I am a mother, too, and feel sincerely for you in this anxious time, so far away, and think a few lines from one who has been with him will be a comfort to you. …  I cannot tell you how splendidly he has behaved or how much he is liked and admired for his courage and fine spirit at the hospital. It is that which has helped to pull him through. He is much better and getting on well—very cheerful and contented and says they are all very good to him. It is beautiful to see his faith and trust in God, and his example and character must do us all good. You may indeed be proud of such a son. He is thinking much of you. Believe me, yours truly, Mrs. Nina H. Butler.”

The Intelligencer February 14, 1918 (page 3)

Bell Telephone notice“Give At Least 10 Days Moving Notice — There is a great scarcity of skilled telephone men through army enlistments.

If you have a telephone and intend moving, we should be notified immediately so that arrangements can be made to move your telephone promptly.

War-time demands have also caused a shortage of all telephone materials. Subscribers are asked to co-operate with us in conserving telephone supplies by ordering only absolutely necessary changes or new installations. The Bell Telephone Co. of Canada.”

The Intelligencer February 14, 1918 (page 5)

“Off To A Training Camp. One hundred and fifty members of the Depot Battalion which has been stationed in Belleville for a few weeks left today for a training camp in the east. The departure of the men from the city was an exceptionally quiet one.
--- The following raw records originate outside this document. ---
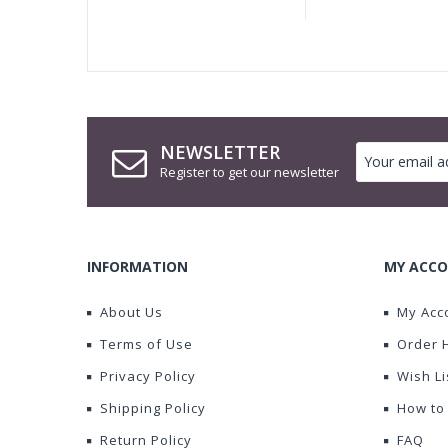
NEWSLETTER
Register to get our newsletter
INFORMATION
MY ACCO
About Us
My Acc
Terms of Use
Order 
Privacy Policy
Wish Li
Shipping Policy
How to
Return Policy
FAQ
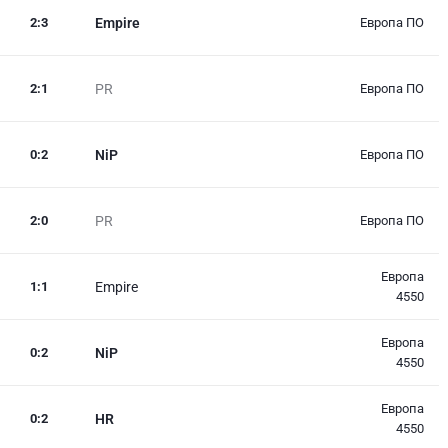
2
:
3
Empire
Европа ПО
2
:
1
PR
Европа ПО
0
:
2
NiP
Европа ПО
2
:
0
PR
Европа ПО
Европа
1
:
1
Empire
4550
Европа
0
:
2
NiP
4550
Европа
0
:
2
HR
4550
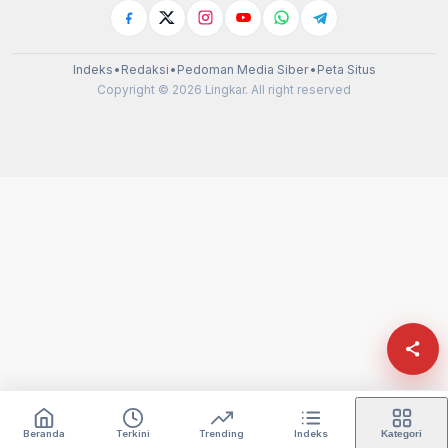
Indeks
•
Redaksi
•
Pedoman Media Siber
•
Peta Situs
Copyright © 2026 Lingkar. All right reserved
Beranda
Terkini
Trending
Indeks
Kategori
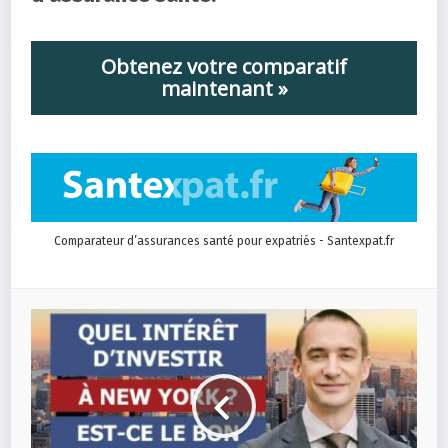
Obtenez votre comparatif
maintenant »
Comparateur d’assurances santé pour expatriés - Santexpat.fr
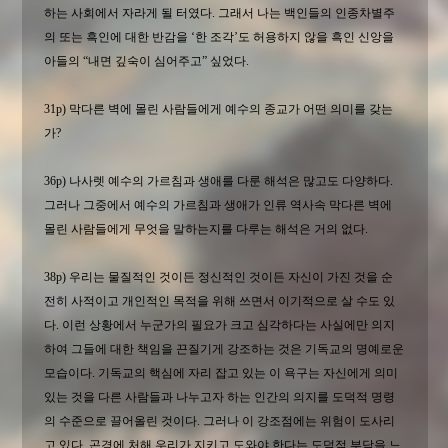
하는 사회에서 자라게 될 터였다. 그래서 나는 백인들의 인종차별주
의 또는 흑인에 대한 반감을 ‘한 조각’도 허용하지 않을 흑인 신앙을
아들의 “내면 깊숙이 심어주고” 싶었다.
31p) 막다른 벽에 몰린 사람들에게 예수의 종교가 어떤 의미를 갖는
가?
36p) 나사렛 예수의 가르침과 생애를 다룬 해석은 많고도 다양하다.
그러나 그중에서 예수의 가르침과 생애가 인류 역사속 막다른 벽에
몰린 사람들에게 무엇을 말하는지를 다루는 해석은 거의 없다.
38p) 우리는 물질적인 것이든 정신적인 것이든 자신이 가진 것을 순
전히 사적이고 개인적인 목적을 위해 쓰면서 이기적으로 살 수도 있
다. 이런 상황에서 누군가의 필요가 크고 심각하다는 사실에만 의지
하여 그들에 대한 책임을 끈질기게 강조하는 것은 기독교의 명예로운
모습이다. 기독교의 핵심에 자리 잡고 있는 이 욕구는 자신에게 의미
있는 것을 다른 사람들과 나누고자 하는 인간의 의지를 도덕적 명령
의 수준으로 끌어올린 것이다. 그러나 이 강조점에는 위험이 도사리
고 있다. 곤경에 처해 우리가 지키고 도와야 한다는 도덕적 부담을 느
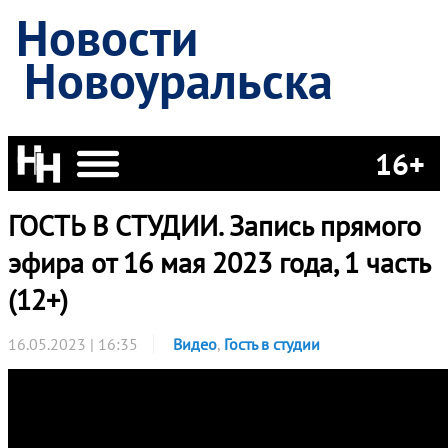
Новости
Новоуральска
16+
ГОСТЬ В СТУДИИ. Запись прямого
эфира от 16 мая 2023 года, 1 часть
(12+)
16.05.2023 | 16:35
Видео
,
Гость в студии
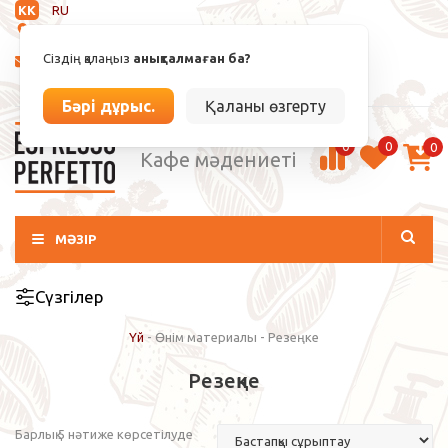
KK
RU
Анықталмаған
Сіздің қалаңыз
анықталмаған ба?
info@espressoperfetto.kz
Кіру / Тіркелу
Бәрі дұрыс.
Қаланы өзгерту
0
0
0
Кафе мәдениеті
МӘЗІР
Сүзгілер
Үй
-
Өнім материалы
-
Резеңке
Резеңке
Барлық 5 нәтиже көрсетілуде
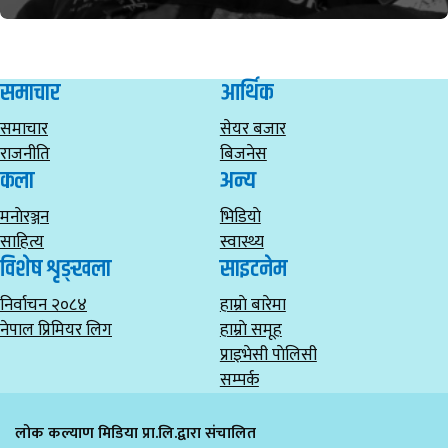
समाचार
आर्थिक
समाचार
सेयर बजार
राजनीति
बिजनेस
कला
अन्य
मनाेरञ्जन
भिडियाे
साहित्य
स्वास्थ्य
विशेष शृङ्खला
साइटनेम
निर्वाचन २०८४
हाम्राे बारेमा
नेपाल प्रिमियर लिग
हाम्राे समूह
प्राइभेसी पाेलिसी
सम्पर्क
लोक कल्याण मिडिया प्रा.लि.द्वारा संचालित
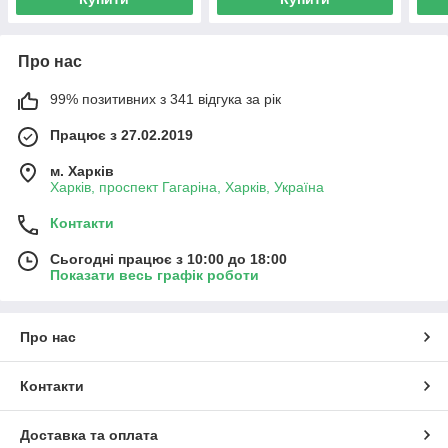
Про нас
99% позитивних з 341 відгука за рік
Працює з 27.02.2019
м. Харків
Харків, проспект Гагаріна, Харків, Україна
Контакти
Сьогодні працює з 10:00 до 18:00
Показати весь графік роботи
Про нас
Контакти
Доставка та оплата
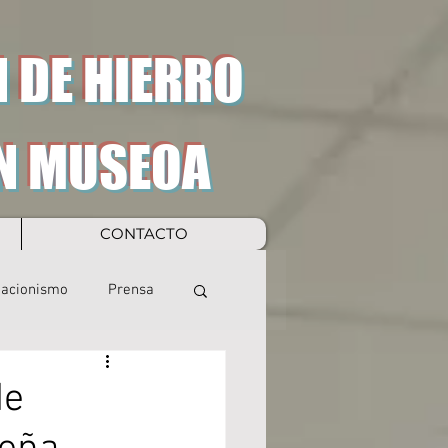
 DE HIERRO
N MUSEOA
CONTACTO
eacionismo
Prensa
de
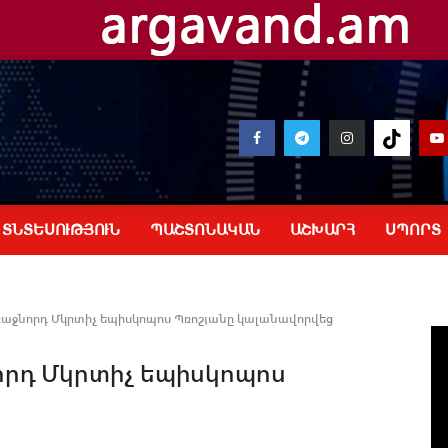
ՏՆՏԵՍՈՒԹՅՈՒՆ
ՊԱՇՏՈՆԱԿԱՆ
ԱՇԽԱՐՀ
ՍՊՈՐՏ
աջնորդ Մկրտիչ եպիսկոպոս Պռոշյանը կալանավորվեց
րդ Մկրտիչ եպիսկոպոս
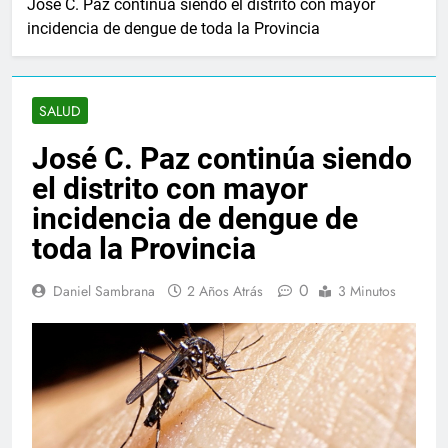
José C. Paz continúa siendo el distrito con mayor
incidencia de dengue de toda la Provincia
SALUD
José C. Paz continúa siendo
el distrito con mayor
incidencia de dengue de
toda la Provincia
0
Daniel Sambrana
2 Años Atrás
3 Minutos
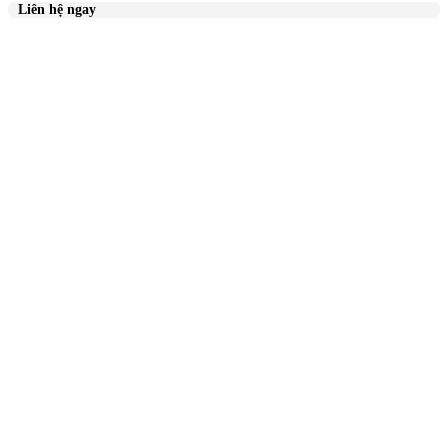
Liên hệ ngay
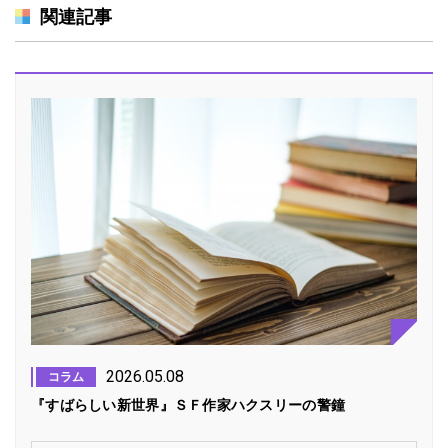
関連記事
2026.05.08
コラム
『すばらしい新世界』ＳＦ作家ハクスリーの警鐘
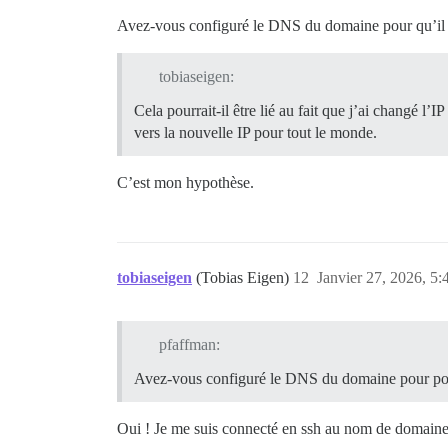
Avez-vous configuré le DNS du domaine pour qu’il p
tobiaseigen:
Cela pourrait-il être lié au fait que j’ai changé 
vers la nouvelle IP pour tout le monde.
C’est mon hypothèse.
tobiaseigen
(Tobias Eigen)
12
Janvier 27, 2026, 5:
pfaffman:
Avez-vous configuré le DNS du domaine pour poin
Oui ! Je me suis connecté en ssh au nom de domaine,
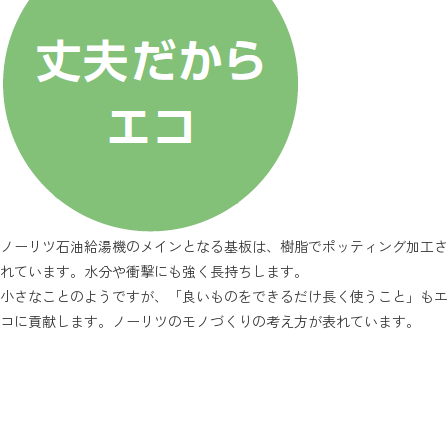
ノーリツ石油給湯機のメインとなる基板は、樹脂でポッティング加工さ
れています。水分や衝撃にも強く長持ちします。
小さなことのようですが、「良いものをできるだけ長く使うこと」もエ
コに貢献します。ノーリツのモノづくりの考え方が表れています。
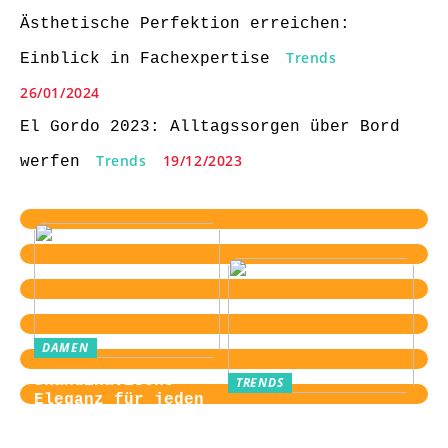
Ästhetische Perfektion erreichen:
Trends
Einblick in Fachexpertise
26/01/2024
El Gordo 2023: Alltagssorgen über Bord
Trends
19/12/2023
werfen
DAMEN
Skandinavische
TRENDS
Eleganz für jeden
Von der
Tag
Zugangskontrolle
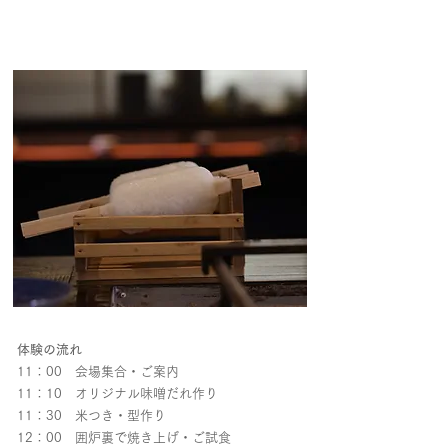
体験の流れ
11：00 会場集合・ご案内
11：10 オリジナル味噌だれ作り
11：30 米つき・型作り
12：00 囲炉裏で焼き上げ・ご試食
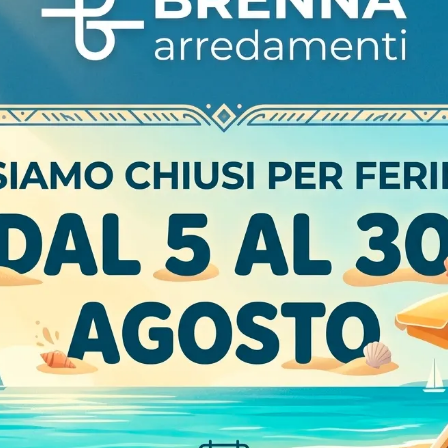
CARATTERISTICHE
Materiale
Stile
Tipologia
Apertura
Non
ntamento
A few of the battalion are left here and their numbers will be augmented.”

The Intelligencer February 14, 1918 (page 5)

Ad for Camp Mohawk Pierrots“No. 2 Cadet Wing Royal Flying Corps (By Permission of the Officer Commanding) MINSTRELS Presented by the Camp Mohawk Pierrots.

To-morrow, Friday at 8 p.m. in the City Hall. Admission 35¢. Tickets at Doyle’s. Entire proceeds in aid of R. F. C. Comforts in Canada and Overseas.”